Action produceCurrentLine = () =>

{

    var text = sb.ToString();

    sb.Length = 0;

    observer.OnNext(text);

};

And with that we have the full implementation of our AsyncReadLines operator:

 

public static IObservable<string> AsyncReadLines(
this Stream stream, int bufferSize)

{

    return Observable.CreateWithDisposable<string>(observer =>

    {

        var sb = new StringBuilder();

        var blocks = AsyncRead(stream, bufferSize).Select(
block => Encoding.ASCII.GetString(block));

        Action produceCurrentLine = () =>

        {

            var text = sb.ToString();

            sb.Length = 0;

            observer.OnNext(text);

        };

        return blocks.Subscribe(data =>

        {

            for (var i = 0; i < data.Length; i++)

            {

                var atEndofLine = false;

                var c = data[i];

                if (c == '\r')

                {

                    atEndofLine = true;

                    var j = i + 1;

                    if (j < data.Length && data[j] == '\n')

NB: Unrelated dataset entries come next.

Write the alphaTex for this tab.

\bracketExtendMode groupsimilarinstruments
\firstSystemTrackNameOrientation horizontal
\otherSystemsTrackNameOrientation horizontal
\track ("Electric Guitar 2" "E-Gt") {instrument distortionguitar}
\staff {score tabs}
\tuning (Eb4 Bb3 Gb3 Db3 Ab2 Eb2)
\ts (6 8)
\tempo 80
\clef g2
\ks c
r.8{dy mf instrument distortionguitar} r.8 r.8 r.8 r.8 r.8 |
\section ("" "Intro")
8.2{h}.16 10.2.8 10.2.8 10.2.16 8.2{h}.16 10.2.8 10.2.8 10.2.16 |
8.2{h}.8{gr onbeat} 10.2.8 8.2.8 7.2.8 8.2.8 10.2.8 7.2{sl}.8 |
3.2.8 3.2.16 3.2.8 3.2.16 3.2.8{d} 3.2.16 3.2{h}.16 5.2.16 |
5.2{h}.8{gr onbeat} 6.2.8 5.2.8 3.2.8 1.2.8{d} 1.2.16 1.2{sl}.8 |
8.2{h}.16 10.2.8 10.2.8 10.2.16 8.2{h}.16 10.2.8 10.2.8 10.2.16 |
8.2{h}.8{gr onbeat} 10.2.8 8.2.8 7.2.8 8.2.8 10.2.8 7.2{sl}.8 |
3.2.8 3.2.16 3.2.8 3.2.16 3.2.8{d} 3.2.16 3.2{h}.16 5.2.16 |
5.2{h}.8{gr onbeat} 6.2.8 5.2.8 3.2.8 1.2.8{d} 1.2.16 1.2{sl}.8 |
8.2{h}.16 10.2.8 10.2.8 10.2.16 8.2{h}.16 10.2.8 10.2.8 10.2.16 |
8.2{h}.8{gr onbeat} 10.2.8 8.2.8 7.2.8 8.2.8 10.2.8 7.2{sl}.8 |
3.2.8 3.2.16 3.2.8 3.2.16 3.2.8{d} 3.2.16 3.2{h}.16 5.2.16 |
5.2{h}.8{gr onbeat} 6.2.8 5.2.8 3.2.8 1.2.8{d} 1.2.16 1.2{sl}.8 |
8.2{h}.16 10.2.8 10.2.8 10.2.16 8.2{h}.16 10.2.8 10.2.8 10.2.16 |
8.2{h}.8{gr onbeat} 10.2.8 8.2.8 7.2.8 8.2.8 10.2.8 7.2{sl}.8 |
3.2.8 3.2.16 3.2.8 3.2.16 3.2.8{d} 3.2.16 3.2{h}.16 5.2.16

                        i++;

                }

                else if (c == '\n')

                {

                    atEndofLine = true;

                }

                if (atEndofLine)

                {

                    produceCurrentLine();

                }

               else

                {

                    sb.Append(c);

                }

            }

        },

        observer.OnError,

        () =>

        {

            produceCurrentLine();

            observer.OnCompleted();

        });

    });

}

 

The following program shows how to use this operator:

 

// bufferSize > 64k as per BeginRead spec: https://msdn.microsoft.com/en-us/library/zxt5ahzw.aspx

var bufferSize = 2 << 16;

// constructor of FileStream that enables asynchronous operations

var stream = new FileStream(@"d:\temp\input.txt", FileMode.Open, FileAccess.Read, FileShare.Read, bufferSize, true);

stream.AsyncReadLines(bufferSize).Run(Console.WriteLine);

 

What’s next?

In these series, we’ve seen how to asynchronously read from a file. In this post, we learned how to create an operator that buffers data and sends out this buffer in useful chunks. Next we’ll tackle writing to a file asynchronously and see what kind of specific challenges that operation brings.

Comments

  • Anonymous
    August 01, 2010
    Great post! I have one question: what if "data => ..." lambda expression is called concurrently ?

  • Anonymous
    August 02, 2010
    The Rx contract requires IObservable implementations to fire messages in a serialized fashion. When encountering an IObservable implementation that does not follow this rule, the .Synchronize operator will fix the bad behaving object.

  • Anonymous
    December 10, 2010
    The comment has been removed

  • Anonymous
    December 10, 2010
    Jeffrey, Although this is a small detail, I noticed that either the  MSDN documentation is incorrect or the BeginRead() operator no longer requires the buffer size to be greater than 64 KB in order to be asynchronous as your comments and URL indicate.   I reviewed the MSDN documentation for the BeginRead() spec and noticed that the 64 KB buffer size requirement is needed for BeginRead() to be asynchronous in .NET versions 1.1, 2.0, and 3.0, but not 3.5, nor 4.0. Scott

  • Anonymous
    December 27, 2010
    warning: this doesn't work for UTF8 since multi-byte characters can span the blocks returned from the underlying stream. the GetString call doesn't correctly handle this case.